Araştırma, yüksek yeniden yatırım oranları ve düşük borçluluk gibi geleneksel güçlü yönlerin, artan enflasyon, jeopolitik belirsizlik ve dijitalleşme baskıları karşısında tek başına büyümeye dönüştürülmesinin her zamankinden daha zor hale geldiğini gösteriyor. Bu durum, başarılı aile şirketlerinin kendilerine özgü güçlü yönlerini daha akıllıca kullanmasını gerektiriyor.

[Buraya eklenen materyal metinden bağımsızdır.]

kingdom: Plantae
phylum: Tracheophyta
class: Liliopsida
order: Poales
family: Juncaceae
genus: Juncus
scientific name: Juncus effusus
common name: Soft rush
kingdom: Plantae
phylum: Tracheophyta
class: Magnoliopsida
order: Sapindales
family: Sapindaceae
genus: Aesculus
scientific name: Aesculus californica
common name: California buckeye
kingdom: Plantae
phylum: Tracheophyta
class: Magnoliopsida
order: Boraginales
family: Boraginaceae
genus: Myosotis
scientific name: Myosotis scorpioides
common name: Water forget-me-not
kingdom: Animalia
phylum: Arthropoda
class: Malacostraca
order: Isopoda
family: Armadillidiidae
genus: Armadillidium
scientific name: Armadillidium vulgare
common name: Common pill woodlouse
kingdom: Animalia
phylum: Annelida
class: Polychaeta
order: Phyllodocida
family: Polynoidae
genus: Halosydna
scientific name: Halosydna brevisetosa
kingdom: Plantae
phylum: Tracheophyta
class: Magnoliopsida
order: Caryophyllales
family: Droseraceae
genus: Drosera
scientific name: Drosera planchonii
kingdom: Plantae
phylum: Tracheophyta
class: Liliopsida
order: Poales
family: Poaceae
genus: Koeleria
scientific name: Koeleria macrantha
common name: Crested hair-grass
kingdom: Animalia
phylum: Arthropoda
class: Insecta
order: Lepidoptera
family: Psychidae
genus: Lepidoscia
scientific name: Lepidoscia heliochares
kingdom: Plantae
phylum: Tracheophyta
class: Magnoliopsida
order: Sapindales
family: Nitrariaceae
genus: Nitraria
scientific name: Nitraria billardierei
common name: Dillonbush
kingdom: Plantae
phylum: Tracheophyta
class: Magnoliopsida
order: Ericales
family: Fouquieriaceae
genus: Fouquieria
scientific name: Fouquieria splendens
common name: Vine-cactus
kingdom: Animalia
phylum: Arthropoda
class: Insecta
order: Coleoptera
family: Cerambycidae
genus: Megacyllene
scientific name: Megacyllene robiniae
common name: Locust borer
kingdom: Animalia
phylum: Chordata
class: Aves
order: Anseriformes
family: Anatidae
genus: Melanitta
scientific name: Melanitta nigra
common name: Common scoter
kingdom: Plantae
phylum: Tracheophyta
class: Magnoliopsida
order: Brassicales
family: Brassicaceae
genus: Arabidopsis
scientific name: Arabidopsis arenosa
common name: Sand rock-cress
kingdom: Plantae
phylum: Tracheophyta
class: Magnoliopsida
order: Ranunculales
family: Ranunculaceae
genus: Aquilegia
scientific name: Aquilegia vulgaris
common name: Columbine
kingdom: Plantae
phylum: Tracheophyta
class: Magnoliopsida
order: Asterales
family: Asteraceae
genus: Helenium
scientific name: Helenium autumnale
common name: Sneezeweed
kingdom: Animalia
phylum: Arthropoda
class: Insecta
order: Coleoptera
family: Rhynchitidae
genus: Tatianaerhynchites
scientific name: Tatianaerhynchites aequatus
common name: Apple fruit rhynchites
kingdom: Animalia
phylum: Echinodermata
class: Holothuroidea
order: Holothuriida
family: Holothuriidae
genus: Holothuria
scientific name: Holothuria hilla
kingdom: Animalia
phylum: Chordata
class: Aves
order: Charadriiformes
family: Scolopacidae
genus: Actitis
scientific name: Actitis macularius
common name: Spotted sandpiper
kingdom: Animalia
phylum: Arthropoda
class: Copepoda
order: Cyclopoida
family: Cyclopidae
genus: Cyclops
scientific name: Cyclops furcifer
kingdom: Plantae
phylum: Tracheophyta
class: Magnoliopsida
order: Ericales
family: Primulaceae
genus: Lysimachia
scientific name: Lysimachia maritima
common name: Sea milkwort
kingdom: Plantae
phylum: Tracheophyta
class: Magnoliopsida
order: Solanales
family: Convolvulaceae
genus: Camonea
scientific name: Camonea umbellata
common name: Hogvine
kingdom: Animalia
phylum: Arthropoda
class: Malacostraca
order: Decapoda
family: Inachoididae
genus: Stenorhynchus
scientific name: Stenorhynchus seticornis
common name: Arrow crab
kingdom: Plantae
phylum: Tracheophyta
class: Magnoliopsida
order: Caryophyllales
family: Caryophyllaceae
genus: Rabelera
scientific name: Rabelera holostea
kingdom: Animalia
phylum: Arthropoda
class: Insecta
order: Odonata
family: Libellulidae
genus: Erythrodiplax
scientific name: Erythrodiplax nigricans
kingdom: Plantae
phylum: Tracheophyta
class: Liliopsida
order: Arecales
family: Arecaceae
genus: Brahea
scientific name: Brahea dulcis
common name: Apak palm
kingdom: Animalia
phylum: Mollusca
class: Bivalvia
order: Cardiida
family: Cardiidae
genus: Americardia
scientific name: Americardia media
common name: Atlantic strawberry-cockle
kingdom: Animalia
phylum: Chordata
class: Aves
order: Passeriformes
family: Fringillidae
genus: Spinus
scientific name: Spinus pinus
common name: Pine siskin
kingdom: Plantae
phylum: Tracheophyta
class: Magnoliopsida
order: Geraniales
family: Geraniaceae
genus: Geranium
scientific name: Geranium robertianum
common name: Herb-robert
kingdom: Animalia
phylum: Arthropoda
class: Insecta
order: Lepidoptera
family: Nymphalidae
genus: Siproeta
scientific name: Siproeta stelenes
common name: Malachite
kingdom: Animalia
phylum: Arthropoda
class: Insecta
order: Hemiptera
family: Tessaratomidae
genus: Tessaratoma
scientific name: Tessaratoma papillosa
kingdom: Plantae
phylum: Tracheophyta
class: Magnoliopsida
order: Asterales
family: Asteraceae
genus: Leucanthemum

60’tan fazla ülkede yapılan küresel araştırmanın sonuçları, son bir yılda sadece her dört aile şirketinden birinin çift haneli satış büyümesi yakaladığını ortaya koyuyor. Bu oran, iki yıl önce yüzde 43’tü. Yani pandemi döneminin ortalarına denk gelen seviyelere geri dönülmüş durumda. Üstelik bu, küresel ekonominin temel direklerinden biri olan bir sektör için geçerli.
Birleşmiş Milletler'e göre, ailenin sahipliğinde veya yönetiminde olan şirketler, dünya genelindeki GSYH’nin yaklaşık üçte ikisini ve istihdamın yüzde 60’ını oluşturuyor. Uzun süredir halka açık şirketlere kıyasla daha dayanıklı görülen bu işletmelerin pek çoğu, artık artan baskılarla karşı karşıya.”
Araştırmada ö çıkan bulgular şöyle özetlendi:
Yavaşlama, halka açık şirketlere kıyasla daha dayanıklı olduğu düşünülen bu işletmelerin bile küresel ekonomik baskılar, yüksek enflasyon ve jeopolitik belirsizlikler karşısında zorlandığını teyit ediyor.
Araştırma, bu zorlu ortamda rekabet avantajını geri kazanmanın “amaç, uzun vadeli / sabırlı sermaye, çeviklik ve itibar” gibi geleneksel güçlü yönleri, modern yaklaşımlarla birleştirmeye bağlı olduğunu vurguluyor. Uzun vadeli, nesiller boyu sürecek bir vizyonla hareket etme yeteneği aile şirketlerine kısa vadeli piyasa dalgalanmalarından bağımsız olarak stratejik ve sürdürülebilir yatırımlar yapma esnekliği tanıyor.
Geleceğe yatırım kararlarına bakıldığında, aile şirketleri net bir şekilde müşteri deneyimi (yüzde 55) ve dijitalleşme ve teknoloji (yüzde 53) alanlarını önceliklendiriyor.
Bu yatırımları, yeni nesil beceri ve yeteneklere (yüzde 40) yapılan yatırımlar takip ediyor. Ancak, dönüşümün önemli bir parçası olan Yapay Zekâ (AI) ve makine öğrenimi adaptasyonunda yavaş kalındığı görülüyor. Şirketlerin yalnızca yüzde 13’ü operasyonlarının önemli bir bölümünde bu teknolojileri kullandığını belirtiyor.
Gelecek dayanıklılığının anahtarı dönüşüme yatırımda yatıyor. Aile şirketlerinin yarısından fazlası (yüzde 55’i) müşteri deneyimine, yüzde 53’ü dijitalleşme ve teknolojiye, yüzde 40’ı ise yeni nesil yetenek ve becerilere yatırım yapmayı planlıyor.”
Özellikle yönetişim ve planlama alanlarında zayıflıklar sürüyor. Şirketlerin tüm kilit roller için tam olarak geliştirilmiş bir halefiyet planı iki yıl önceki yüzde 26'dan yüzde 22 seviyesinde gerilemiş durumda. Bu durum, kurumsallaşma ve sürdürülebilirlik açısından önemli bir risk teşkil ediyor. Bununla birlikte, aile şirketlerinin yüzde 71’i, gelecekteki liderlik pozisyonları için dışarıdan profesyonel işe almanın öneminin farkında olduğunu ifade ediyor.